▸ **TASK STATEMENT**: Which lines in the material below contain the string "impresa"? Copy each of those lines, treating uppercase and lowercase letters as distinct.

[THE INPUT — start]

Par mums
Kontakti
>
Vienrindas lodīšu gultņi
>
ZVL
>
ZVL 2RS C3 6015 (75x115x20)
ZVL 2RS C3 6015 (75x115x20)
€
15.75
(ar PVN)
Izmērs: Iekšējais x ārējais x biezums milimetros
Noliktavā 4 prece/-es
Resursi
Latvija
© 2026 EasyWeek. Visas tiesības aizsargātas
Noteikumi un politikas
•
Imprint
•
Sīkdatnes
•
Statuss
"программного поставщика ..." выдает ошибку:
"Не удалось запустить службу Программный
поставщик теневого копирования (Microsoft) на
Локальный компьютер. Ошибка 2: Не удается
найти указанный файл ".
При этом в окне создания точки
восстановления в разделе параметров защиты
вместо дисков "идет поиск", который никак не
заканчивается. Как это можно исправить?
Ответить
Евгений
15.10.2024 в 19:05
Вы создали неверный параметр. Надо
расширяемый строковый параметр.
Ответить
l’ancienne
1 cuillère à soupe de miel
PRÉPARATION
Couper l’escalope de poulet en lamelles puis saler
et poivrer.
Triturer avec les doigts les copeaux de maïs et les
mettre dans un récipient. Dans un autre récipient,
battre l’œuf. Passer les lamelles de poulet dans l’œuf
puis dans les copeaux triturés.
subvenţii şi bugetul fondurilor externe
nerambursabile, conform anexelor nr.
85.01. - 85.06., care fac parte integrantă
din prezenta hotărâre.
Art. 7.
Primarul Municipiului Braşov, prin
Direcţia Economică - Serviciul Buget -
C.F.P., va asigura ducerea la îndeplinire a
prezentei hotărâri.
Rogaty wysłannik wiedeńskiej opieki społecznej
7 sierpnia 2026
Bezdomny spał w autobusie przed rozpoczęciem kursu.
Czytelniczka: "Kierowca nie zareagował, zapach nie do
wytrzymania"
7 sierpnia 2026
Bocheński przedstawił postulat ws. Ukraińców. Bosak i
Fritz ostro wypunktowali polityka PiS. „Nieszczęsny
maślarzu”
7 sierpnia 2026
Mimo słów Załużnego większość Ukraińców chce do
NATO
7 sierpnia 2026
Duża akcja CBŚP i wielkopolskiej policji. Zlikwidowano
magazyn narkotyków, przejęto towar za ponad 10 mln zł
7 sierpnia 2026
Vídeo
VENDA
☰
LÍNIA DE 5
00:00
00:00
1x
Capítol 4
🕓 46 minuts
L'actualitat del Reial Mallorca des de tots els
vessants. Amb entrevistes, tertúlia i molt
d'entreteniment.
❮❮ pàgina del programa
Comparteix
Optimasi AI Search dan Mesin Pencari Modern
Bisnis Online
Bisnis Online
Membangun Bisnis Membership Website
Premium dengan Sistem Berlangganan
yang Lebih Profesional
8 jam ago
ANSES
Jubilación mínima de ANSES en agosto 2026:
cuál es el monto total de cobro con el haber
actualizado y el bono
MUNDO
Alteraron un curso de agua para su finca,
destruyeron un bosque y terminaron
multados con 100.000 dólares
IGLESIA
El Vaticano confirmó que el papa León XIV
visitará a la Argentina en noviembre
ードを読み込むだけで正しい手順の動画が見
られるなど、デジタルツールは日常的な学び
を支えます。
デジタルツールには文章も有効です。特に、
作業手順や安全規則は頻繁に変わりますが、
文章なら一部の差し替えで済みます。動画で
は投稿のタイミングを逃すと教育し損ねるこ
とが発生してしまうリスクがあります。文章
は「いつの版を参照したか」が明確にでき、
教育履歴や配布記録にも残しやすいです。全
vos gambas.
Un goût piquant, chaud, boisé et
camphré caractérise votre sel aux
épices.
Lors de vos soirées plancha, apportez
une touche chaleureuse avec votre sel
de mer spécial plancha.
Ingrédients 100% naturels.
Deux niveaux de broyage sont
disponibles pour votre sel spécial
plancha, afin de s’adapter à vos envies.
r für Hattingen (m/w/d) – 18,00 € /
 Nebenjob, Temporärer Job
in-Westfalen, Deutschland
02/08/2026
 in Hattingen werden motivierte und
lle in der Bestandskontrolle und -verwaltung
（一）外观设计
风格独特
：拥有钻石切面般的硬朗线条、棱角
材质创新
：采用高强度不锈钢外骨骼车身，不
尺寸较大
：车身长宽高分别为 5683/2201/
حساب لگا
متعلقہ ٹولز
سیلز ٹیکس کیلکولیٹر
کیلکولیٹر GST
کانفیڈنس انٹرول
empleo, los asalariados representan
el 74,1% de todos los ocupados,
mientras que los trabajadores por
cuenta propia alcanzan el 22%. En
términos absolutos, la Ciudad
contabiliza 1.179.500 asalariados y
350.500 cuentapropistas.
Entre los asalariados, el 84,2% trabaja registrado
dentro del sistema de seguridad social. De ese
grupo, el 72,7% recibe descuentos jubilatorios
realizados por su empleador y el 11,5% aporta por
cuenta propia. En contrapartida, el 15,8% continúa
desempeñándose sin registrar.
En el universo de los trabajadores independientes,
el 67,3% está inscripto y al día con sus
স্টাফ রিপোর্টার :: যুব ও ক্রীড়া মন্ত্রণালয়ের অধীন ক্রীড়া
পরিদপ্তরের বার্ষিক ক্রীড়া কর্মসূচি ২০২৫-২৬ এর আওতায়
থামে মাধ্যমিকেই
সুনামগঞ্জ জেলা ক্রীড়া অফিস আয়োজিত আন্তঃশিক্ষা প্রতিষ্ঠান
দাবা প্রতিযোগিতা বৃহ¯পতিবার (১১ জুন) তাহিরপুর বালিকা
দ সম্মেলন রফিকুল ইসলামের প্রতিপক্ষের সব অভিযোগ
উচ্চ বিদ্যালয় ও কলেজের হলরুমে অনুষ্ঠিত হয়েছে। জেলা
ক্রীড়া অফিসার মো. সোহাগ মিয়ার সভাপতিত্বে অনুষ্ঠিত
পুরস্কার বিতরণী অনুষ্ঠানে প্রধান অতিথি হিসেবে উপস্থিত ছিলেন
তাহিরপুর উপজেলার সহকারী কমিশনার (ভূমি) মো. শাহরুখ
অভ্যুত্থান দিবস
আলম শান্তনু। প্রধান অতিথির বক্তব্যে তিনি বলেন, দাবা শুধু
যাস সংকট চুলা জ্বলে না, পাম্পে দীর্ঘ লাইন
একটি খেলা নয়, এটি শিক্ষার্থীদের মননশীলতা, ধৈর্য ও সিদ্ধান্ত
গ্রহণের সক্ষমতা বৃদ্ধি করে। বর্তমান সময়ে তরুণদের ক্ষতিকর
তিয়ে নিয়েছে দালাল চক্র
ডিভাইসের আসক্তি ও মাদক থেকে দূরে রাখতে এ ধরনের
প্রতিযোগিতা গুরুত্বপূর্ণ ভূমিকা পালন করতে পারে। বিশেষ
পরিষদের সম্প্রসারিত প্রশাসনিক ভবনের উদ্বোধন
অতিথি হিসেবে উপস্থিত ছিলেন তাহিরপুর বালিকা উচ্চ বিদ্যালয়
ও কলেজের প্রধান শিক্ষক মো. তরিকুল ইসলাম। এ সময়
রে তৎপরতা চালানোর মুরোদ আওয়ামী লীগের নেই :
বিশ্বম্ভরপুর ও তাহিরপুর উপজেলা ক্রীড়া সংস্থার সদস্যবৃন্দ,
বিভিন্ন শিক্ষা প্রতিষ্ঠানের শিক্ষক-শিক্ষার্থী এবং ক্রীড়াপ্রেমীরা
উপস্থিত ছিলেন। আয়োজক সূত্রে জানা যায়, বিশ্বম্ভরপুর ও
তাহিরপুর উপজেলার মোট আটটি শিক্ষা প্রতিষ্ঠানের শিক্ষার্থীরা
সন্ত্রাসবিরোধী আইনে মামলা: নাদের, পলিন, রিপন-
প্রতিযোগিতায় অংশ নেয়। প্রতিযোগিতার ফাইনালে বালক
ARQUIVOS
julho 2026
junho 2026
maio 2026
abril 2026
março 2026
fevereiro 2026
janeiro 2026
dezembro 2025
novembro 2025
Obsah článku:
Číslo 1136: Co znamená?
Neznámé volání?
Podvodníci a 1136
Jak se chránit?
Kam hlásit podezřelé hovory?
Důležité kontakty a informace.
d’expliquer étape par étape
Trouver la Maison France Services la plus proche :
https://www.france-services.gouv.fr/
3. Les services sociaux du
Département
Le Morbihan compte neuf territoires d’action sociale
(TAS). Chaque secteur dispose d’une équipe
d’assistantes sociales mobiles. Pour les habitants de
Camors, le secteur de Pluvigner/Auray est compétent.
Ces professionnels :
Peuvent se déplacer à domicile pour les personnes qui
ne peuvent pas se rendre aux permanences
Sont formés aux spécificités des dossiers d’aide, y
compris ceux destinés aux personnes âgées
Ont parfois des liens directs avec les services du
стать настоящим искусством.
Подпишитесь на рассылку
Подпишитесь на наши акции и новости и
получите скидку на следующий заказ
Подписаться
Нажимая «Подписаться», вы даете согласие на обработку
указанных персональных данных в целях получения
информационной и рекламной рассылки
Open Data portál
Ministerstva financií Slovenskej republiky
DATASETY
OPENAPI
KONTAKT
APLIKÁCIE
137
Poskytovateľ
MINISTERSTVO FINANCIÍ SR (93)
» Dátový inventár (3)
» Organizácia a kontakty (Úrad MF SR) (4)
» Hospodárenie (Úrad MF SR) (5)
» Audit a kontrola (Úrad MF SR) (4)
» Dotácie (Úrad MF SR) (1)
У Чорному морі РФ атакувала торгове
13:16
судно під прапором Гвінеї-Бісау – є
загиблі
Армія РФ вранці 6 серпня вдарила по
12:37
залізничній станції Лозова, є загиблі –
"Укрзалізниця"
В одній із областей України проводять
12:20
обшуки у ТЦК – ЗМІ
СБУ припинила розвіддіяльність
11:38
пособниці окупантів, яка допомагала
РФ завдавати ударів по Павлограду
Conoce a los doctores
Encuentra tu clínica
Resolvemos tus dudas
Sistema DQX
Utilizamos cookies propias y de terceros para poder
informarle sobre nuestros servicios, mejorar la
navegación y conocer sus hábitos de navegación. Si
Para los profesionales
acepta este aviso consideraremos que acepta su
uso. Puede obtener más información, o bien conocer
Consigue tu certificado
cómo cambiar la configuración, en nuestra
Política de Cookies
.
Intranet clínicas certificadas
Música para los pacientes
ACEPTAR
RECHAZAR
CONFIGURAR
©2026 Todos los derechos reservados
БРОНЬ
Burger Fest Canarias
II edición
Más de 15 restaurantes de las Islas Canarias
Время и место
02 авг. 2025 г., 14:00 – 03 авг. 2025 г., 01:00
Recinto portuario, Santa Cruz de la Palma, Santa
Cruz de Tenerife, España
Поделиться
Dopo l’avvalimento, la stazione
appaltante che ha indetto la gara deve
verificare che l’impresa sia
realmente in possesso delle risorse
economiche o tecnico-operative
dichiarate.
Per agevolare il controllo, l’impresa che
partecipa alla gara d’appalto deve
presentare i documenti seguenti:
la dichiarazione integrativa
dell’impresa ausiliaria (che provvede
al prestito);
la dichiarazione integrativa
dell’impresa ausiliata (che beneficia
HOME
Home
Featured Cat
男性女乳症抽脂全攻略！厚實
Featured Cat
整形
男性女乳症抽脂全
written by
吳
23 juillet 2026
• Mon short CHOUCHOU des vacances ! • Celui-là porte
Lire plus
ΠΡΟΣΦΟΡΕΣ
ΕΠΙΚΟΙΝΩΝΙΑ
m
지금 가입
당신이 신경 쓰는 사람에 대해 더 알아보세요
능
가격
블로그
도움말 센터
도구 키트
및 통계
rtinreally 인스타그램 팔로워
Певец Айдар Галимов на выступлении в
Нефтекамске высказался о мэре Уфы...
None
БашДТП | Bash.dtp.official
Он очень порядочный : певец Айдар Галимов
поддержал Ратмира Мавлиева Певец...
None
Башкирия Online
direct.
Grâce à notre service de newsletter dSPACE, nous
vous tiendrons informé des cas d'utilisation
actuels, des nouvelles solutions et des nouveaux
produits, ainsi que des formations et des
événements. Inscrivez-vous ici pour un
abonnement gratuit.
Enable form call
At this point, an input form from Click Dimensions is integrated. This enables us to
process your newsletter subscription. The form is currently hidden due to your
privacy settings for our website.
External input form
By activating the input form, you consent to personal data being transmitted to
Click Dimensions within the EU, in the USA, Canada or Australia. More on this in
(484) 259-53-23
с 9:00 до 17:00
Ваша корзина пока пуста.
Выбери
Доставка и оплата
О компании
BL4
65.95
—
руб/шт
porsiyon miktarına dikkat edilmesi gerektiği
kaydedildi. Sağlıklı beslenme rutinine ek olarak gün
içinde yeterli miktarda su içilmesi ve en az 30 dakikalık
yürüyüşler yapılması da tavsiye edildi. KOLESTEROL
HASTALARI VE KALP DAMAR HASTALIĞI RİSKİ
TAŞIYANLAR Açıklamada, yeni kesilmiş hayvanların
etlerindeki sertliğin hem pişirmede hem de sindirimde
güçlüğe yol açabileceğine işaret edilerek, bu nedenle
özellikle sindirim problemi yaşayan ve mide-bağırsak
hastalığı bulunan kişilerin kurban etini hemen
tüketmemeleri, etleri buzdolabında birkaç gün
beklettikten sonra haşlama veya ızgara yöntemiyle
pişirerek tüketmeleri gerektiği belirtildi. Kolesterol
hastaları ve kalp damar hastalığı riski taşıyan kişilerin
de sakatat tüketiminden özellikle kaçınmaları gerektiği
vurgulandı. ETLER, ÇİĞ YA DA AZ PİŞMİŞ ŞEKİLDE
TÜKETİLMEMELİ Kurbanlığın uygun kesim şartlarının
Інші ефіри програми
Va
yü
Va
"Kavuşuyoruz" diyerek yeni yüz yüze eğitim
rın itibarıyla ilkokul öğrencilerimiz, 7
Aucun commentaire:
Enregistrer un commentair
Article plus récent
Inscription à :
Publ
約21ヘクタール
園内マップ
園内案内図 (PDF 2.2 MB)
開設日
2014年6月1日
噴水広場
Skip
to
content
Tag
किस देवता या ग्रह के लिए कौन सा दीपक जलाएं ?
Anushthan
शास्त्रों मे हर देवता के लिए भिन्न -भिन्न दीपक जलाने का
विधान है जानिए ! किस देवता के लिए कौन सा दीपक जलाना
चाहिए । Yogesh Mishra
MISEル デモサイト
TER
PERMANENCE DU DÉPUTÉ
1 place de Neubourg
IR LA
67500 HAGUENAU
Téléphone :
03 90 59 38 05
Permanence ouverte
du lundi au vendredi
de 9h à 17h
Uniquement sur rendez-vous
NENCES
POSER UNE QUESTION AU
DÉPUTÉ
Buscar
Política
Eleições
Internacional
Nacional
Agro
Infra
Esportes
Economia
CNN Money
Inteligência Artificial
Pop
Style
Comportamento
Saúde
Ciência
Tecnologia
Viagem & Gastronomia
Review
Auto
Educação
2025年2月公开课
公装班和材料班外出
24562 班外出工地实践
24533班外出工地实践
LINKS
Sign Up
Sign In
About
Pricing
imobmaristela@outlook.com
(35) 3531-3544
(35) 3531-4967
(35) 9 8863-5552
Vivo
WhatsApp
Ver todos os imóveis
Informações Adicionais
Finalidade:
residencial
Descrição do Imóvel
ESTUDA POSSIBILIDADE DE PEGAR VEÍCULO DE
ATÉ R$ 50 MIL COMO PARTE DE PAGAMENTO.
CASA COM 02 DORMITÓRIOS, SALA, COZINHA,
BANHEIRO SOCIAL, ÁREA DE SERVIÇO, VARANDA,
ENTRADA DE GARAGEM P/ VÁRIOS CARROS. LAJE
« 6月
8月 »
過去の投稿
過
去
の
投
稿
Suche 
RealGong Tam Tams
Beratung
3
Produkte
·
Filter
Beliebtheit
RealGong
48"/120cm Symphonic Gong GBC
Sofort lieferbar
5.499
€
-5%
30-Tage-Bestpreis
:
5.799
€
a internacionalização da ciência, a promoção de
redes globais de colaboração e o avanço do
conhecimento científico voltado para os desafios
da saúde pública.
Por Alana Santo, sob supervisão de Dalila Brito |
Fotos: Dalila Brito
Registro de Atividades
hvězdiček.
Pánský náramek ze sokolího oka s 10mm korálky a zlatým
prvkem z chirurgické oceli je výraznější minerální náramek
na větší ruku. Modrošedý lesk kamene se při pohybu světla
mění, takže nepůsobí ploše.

[THE INPUT — finish]

▸ **RESULT FOR THIS EXERCISE**:
verificare che l’impresa sia
Per agevolare il controllo, l’impresa che
dell’impresa ausiliaria (che provvede
dell’impresa ausiliata (che beneficia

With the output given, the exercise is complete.